HOME  ⁄  Nasional

Dua Warga Sulsel Disandera Perompak Somalia, Pemprov Bergerak Cepat Lakukan Pendampingan

Oleh Aditya Yohan
SHARE   :

Dua Warga Sulsel Disandera Perompak Somalia, Pemprov Bergerak Cepat Lakukan Pendampingan
Foto: (Sumber: Tangkapan Layar - Camat Pattallassang Andi Pangeran (tiga kiri) didampingi stafnya berbincang dengan pihak keluarga Ashari Samadikun Kapten Kapal Tanker Honour 25 yang menjadi korban penyanderaan perompak Somalia di kediaman korban Desa Paccellekang, Kecamatan Pattalassang, Kabupaten Gowa, Sulawesi Selatan. ANTARA/Darwin Fatir..)

Pantau - Pemerintah Provinsi Sulawesi Selatan bergerak cepat merespons penyanderaan dua warganya oleh perompak Somalia yang terjadi di perairan internasional sejak 21 April 2026.

Kedua korban diketahui bernama Ashari Samadikun yang menjabat sebagai kapten Kapal Tanker Honour 25 asal Kabupaten Gowa dan Faizal sebagai mualim III asal Kabupaten Bulukumba.

Gubernur Sulsel Andi Sudirman Sulaiman mengatakan pihaknya telah mengambil langkah koordinasi dengan pemerintah pusat untuk menangani kasus tersebut.

“Kami telah menghubungkan keluarga korban dengan Kementerian Pelindungan Pekerja Migran Indonesia (P2MI) dan Kementerian Luar Negeri. Kami terus memantau perkembangannya,” ungkapnya.

Upaya Koordinasi dan Pendampingan

Pemerintah provinsi juga menugaskan Kepala Dinas Ketenagakerjaan dan Transmigrasi Sulsel Jayadi Nas untuk mengunjungi keluarga korban di Desa Paccellekang, Kecamatan Pattallassang, Kabupaten Gowa.

Kunjungan tersebut dilakukan untuk memastikan dukungan langsung kepada keluarga serta memperkuat koordinasi dengan kementerian terkait.

“Kami telah mengunjungi keluarga korban dan menghubungkan mereka dengan pihak kementerian, termasuk Wakil Menteri P2MI, untuk mendapatkan informasi terkini,” ujarnya.

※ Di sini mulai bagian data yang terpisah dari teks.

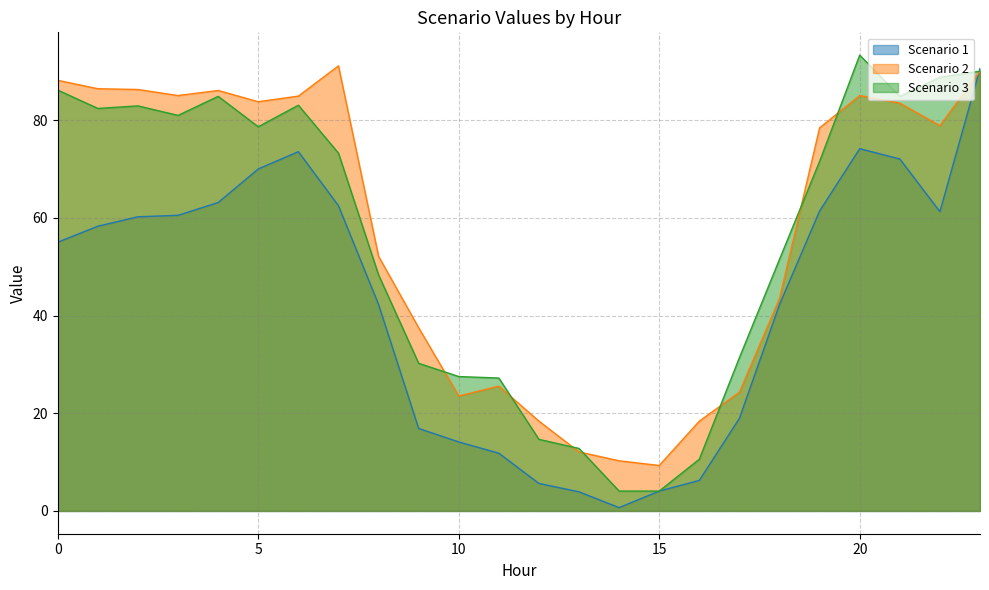

Count the number of categories in the chart.

24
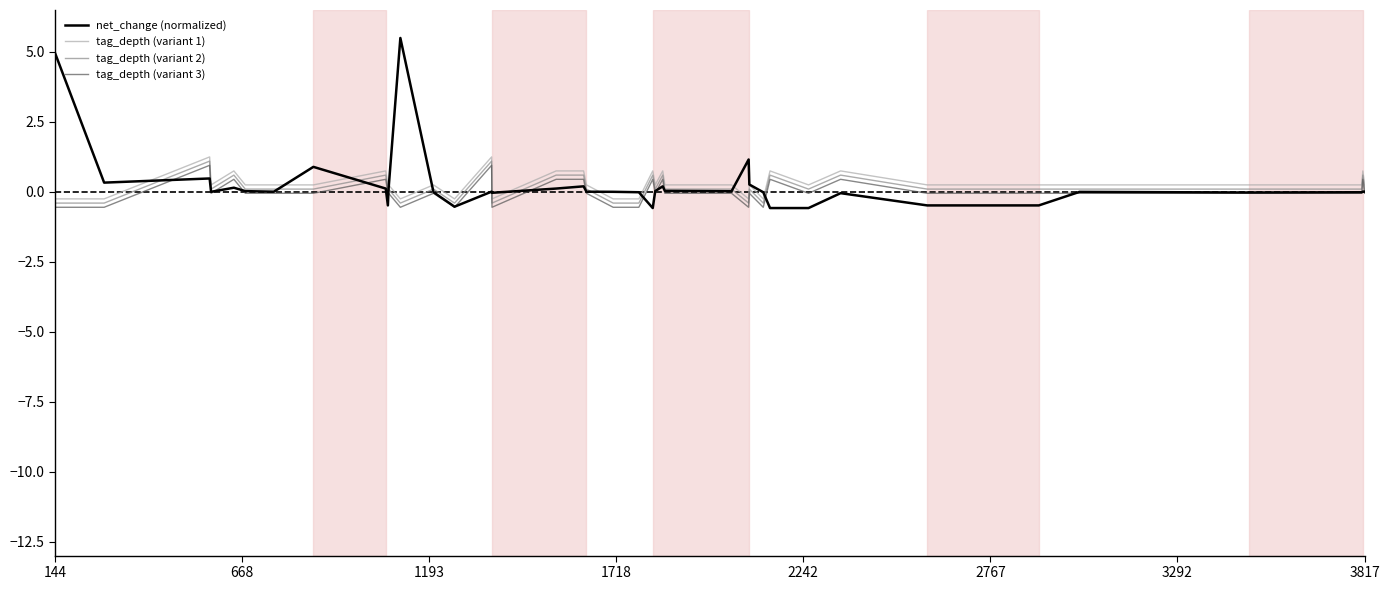

True or false: tag_depth (variant 1) and tag_depth (variant 3) cross at least once.

False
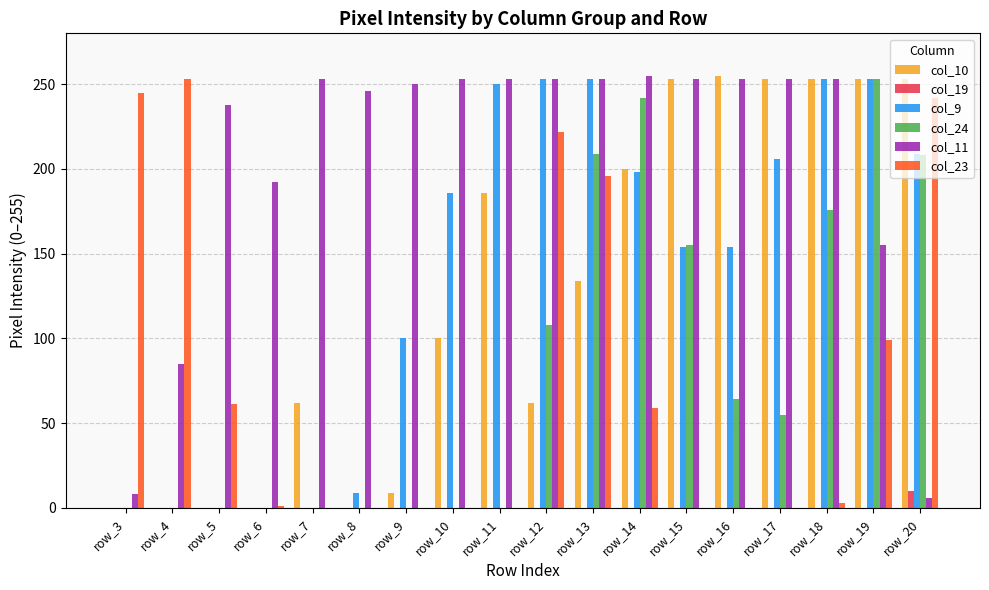

Count the number of categories in the chart.

18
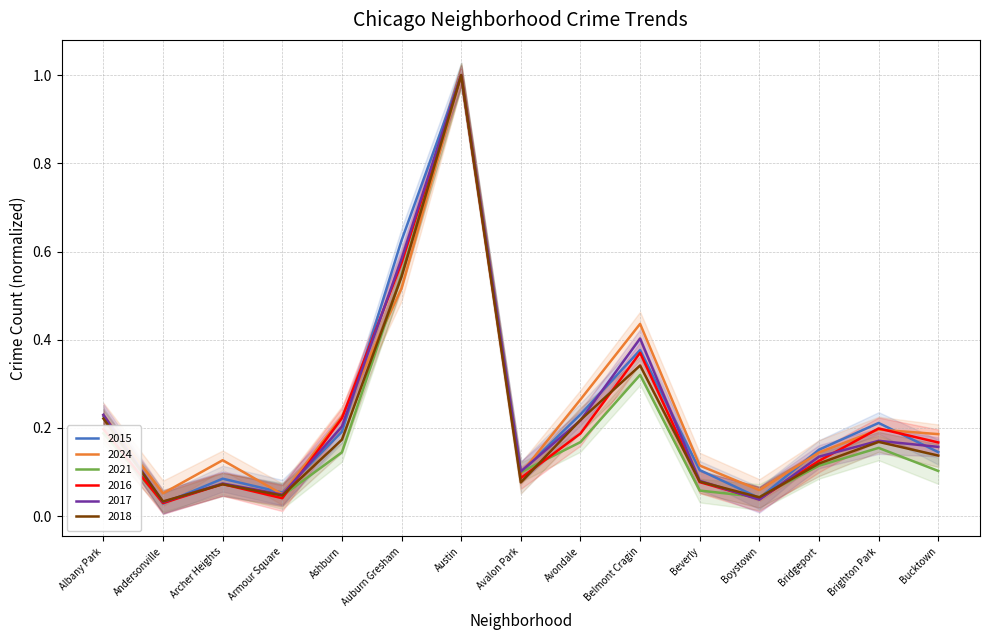

How many series are shown in this chart?

6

Menurut Jayadi, komunikasi terakhir menyebutkan para korban masih dalam kondisi selamat meski situasi di lokasi penyanderaan belum stabil.

Pemerintah pusat saat ini terus mengupayakan pembebasan melalui jalur diplomasi dengan melibatkan otoritas terkait di wilayah tersebut.

“Kami memastikan pemerintah hadir dan terus berkoordinasi dengan pihak terkait agar para korban dapat segera dibebaskan dengan selamat,” katanya.

Kesaksian Keluarga dan Kondisi Korban

Istri kapten kapal, Santi Sanaya, mengungkapkan sempat berkomunikasi dengan suaminya sebelum kondisi memburuk akibat penyanderaan.

“Suami saya sempat meminta agar tidak dihubungi lagi karena khawatir teleponnya digunakan oleh perompak,” ujarnya.

Ia juga menyebut adanya upaya negosiasi antara awak kapal dan perompak, namun terkendala perbedaan bahasa.

Menurutnya, para awak kapal masih dalam kondisi sehat, mendapatkan makanan, dan tetap bisa beribadah meski berada dalam tekanan.

“Situasinya tidak menentu, kadang mencekam. Suami saya juga sempat ditodong senjata,” katanya.

Total terdapat 17 awak kapal yang disandera, termasuk empat warga negara Indonesia, dengan dua di antaranya berasal dari Sulawesi Selatan.

Keluarga korban berharap seluruh awak kapal dapat segera dibebaskan dan kembali dengan selamat.